▶ **Exercise details**: Rewrite the lines of the records below as a single numbered list, leaving out any blank lines.

##############################

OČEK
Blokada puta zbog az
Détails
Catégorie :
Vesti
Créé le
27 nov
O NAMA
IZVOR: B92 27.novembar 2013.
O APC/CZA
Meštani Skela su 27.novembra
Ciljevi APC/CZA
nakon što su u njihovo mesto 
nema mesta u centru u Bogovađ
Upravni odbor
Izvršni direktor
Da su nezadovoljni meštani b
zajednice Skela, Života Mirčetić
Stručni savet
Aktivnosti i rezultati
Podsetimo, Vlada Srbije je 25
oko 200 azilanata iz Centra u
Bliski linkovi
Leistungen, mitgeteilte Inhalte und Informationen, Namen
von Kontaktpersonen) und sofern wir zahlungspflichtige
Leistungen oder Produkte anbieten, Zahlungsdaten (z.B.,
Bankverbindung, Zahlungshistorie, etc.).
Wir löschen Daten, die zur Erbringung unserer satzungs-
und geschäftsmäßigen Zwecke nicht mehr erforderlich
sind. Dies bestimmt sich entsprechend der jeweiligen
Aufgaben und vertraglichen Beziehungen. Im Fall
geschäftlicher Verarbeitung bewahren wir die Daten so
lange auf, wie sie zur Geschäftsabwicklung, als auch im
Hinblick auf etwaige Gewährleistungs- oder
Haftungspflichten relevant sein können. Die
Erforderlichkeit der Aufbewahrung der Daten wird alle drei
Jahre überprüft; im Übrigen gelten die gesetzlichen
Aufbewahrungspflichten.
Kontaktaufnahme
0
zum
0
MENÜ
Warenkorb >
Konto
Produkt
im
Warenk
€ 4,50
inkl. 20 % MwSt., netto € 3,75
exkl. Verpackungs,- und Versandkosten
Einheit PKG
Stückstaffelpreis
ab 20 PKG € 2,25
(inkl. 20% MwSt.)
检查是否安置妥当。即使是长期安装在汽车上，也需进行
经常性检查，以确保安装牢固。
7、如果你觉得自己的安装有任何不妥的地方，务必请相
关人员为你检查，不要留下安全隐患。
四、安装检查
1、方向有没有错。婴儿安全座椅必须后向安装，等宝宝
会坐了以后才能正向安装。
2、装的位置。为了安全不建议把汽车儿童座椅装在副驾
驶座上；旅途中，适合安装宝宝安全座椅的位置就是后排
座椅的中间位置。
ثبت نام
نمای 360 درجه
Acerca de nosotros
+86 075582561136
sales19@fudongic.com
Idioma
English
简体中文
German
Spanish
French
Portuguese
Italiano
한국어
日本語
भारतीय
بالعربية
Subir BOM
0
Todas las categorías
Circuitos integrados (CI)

##############################

▶ **Solution**:
1. OČEK
2. Blokada puta zbog az
3. Détails
4. Catégorie :
5. Vesti
6. Créé le
7. 27 nov
8. O NAMA
9. IZVOR: B92 27.novembar 2013.
10. O APC/CZA
11. Meštani Skela su 27.novembra
12. Ciljevi APC/CZA
13. nakon što su u njihovo mesto 
14. nema mesta u centru u Bogovađ
15. Upravni odbor
16. Izvršni direktor
17. Da su nezadovoljni meštani b
18. zajednice Skela, Života Mirčetić
19. Stručni savet
20. Aktivnosti i rezultati
21. Podsetimo, Vlada Srbije je 25
22. oko 200 azilanata iz Centra u
23. Bliski linkovi
24. Leistungen, mitgeteilte Inhalte und Informationen, Namen
25. von Kontaktpersonen) und sofern wir zahlungspflichtige
26. Leistungen oder Produkte anbieten, Zahlungsdaten (z.B.,
27. Bankverbindung, Zahlungshistorie, etc.).
28. Wir löschen Daten, die zur Erbringung unserer satzungs-
29. und geschäftsmäßigen Zwecke nicht mehr erforderlich
30. sind. Dies bestimmt sich entsprechend der jeweiligen
31. Aufgaben und vertraglichen Beziehungen. Im Fall
32. geschäftlicher Verarbeitung bewahren wir die Daten so
33. lange auf, wie sie zur Geschäftsabwicklung, als auch im
34. Hinblick auf etwaige Gewährleistungs- oder
35. Haftungspflichten relevant sein können. Die
36. Erforderlichkeit der Aufbewahrung der Daten wird alle drei
37. Jahre überprüft; im Übrigen gelten die gesetzlichen
38. Aufbewahrungspflichten.
39. Kontaktaufnahme
40. 0
41. zum
42. 0
43. MENÜ
44. Warenkorb >
45. Konto
46. Produkt
47. im
48. Warenk
49. € 4,50
50. inkl. 20 % MwSt., netto € 3,75
51. exkl. Verpackungs,- und Versandkosten
52. Einheit PKG
53. Stückstaffelpreis
54. ab 20 PKG € 2,25
55. (inkl. 20% MwSt.)
56. 检查是否安置妥当。即使是长期安装在汽车上，也需进行
57. 经常性检查，以确保安装牢固。
58. 7、如果你觉得自己的安装有任何不妥的地方，务必请相
59. 关人员为你检查，不要留下安全隐患。
60. 四、安装检查
61. 1、方向有没有错。婴儿安全座椅必须后向安装，等宝宝
62. 会坐了以后才能正向安装。
63. 2、装的位置。为了安全不建议把汽车儿童座椅装在副驾
64. 驶座上；旅途中，适合安装宝宝安全座椅的位置就是后排
65. 座椅的中间位置。
66. ثبت نام
67. نمای 360 درجه
68. Acerca de nosotros
69. +86 075582561136
70. sales19@fudongic.com
71. Idioma
72. English
73. 简体中文
74. German
75. Spanish
76. French
77. Portuguese
78. Italiano
79. 한국어
80. 日本語
81. भारतीय
82. بالعربية
83. Subir BOM
84. 0
85. Todas las categorías
86. Circuitos integrados (CI)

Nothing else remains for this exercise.